By: Andrew Patrick
Blog Category: Racial Implications of Recent Supreme Court Decisions
The recent United States Supreme Court decision in Fisher v. University of Texas at Austin did little to clear up the issues surrounding affirmative action’s role in the higher education admission process. The case involved a challenge to the University of Texas at Austin’s (“University”) undergraduate admission process, which considered potential applicant’s race. The Petitioner, a white female, sued the University after being denied admission alleging that the consideration of race in the admissions process violated the Equal Protection Clause. The 7-1 decision vacated the judgment of the Court of Appeals holding that the lower court failed to correctly apply the “strict scrutiny standard” consistent with precedent.

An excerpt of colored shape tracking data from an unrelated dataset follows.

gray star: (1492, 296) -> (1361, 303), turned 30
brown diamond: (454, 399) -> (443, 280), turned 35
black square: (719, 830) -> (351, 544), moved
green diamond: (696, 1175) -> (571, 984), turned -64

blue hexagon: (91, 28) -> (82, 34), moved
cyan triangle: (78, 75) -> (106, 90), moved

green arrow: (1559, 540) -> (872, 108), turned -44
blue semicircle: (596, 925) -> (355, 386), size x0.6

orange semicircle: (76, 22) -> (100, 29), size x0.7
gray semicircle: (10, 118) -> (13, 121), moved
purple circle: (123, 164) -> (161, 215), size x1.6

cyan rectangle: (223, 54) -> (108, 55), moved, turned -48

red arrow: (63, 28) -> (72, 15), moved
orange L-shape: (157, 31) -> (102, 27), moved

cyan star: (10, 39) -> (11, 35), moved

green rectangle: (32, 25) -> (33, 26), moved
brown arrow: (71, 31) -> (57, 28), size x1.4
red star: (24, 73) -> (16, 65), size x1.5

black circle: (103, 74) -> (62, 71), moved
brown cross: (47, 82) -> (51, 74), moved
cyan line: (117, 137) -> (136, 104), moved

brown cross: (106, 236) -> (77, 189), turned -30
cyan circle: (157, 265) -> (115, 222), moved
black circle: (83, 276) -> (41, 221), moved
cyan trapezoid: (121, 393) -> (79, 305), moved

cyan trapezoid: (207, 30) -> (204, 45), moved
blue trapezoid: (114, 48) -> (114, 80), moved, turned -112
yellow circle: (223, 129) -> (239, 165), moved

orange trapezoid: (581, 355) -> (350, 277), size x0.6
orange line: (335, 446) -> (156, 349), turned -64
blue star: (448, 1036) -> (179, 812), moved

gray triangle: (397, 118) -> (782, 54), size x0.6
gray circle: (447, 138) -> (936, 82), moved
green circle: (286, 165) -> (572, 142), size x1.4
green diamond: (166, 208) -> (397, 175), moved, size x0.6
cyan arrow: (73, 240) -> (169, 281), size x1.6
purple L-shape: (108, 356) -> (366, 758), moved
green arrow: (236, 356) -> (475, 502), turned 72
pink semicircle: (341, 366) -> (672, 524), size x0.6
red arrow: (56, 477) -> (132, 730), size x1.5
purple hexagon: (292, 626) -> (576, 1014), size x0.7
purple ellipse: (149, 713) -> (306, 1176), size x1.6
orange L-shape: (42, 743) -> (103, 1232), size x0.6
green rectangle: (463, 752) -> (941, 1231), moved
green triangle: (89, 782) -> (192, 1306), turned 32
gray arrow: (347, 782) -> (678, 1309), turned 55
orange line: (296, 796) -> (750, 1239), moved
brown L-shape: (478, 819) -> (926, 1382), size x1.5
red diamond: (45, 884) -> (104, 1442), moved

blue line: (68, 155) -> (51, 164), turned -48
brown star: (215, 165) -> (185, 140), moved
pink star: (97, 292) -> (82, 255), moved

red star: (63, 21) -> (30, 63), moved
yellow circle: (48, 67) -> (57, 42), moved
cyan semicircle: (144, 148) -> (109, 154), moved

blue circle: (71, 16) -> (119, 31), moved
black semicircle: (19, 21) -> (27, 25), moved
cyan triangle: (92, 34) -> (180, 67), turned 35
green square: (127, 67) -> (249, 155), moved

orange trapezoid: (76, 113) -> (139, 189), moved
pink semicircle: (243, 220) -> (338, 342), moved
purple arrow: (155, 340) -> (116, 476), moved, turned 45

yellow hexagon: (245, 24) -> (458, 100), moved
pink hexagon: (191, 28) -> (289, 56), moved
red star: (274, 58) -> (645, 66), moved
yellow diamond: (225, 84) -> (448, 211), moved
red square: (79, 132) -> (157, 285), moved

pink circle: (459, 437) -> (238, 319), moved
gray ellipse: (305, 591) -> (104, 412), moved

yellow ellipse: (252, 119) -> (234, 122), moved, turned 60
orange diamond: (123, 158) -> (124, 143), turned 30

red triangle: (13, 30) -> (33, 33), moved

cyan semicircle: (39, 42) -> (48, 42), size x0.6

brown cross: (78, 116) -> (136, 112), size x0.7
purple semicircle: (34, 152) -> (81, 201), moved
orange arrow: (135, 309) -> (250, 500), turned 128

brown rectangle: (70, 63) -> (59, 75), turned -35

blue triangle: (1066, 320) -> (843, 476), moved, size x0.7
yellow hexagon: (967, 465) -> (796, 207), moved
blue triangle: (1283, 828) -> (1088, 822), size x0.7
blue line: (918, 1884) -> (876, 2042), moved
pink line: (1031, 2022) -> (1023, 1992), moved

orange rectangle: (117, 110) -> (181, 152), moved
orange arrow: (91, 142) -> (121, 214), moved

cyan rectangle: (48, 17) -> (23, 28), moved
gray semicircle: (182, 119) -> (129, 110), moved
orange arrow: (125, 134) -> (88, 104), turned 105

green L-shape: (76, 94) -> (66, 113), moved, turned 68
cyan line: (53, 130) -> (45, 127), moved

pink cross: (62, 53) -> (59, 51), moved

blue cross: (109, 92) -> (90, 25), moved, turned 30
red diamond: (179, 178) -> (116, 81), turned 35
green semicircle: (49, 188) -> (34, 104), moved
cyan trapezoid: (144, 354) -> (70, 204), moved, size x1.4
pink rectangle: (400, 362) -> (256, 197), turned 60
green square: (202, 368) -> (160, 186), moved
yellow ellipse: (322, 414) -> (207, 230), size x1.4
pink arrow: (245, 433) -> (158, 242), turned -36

The opinion authored by Justice Kennedy indicated that the Fifth Circuit did not make an “independent searching examination,” which was essential in determining whether the University’s affirmative action plan was narrowly tailored. The University had the burden of showing that there were “no workable race-neutral alternatives [which] would produce the educational benefits of diversity.” The Court of Appeals mistakenly gave deference to the University’s judgment with respect to the means of achieving the compelling interest of diversity. The case was remanded to the lower court where the University will be required to demonstrate that their admission process is in fact narrowly tailored to achieving the educational benefits of diversity.
Going forward, this decision imposes a significant evidentiary burden on educational institutions that consider racial classifications in the admissions process. Universities will be required to “demonstrat[e], before turning to racial classification, that available, workable race-neutral alternatives do not suffice.”
Fisher v. University of Texas at Austin, 132 S.Ct. 2411 (2013).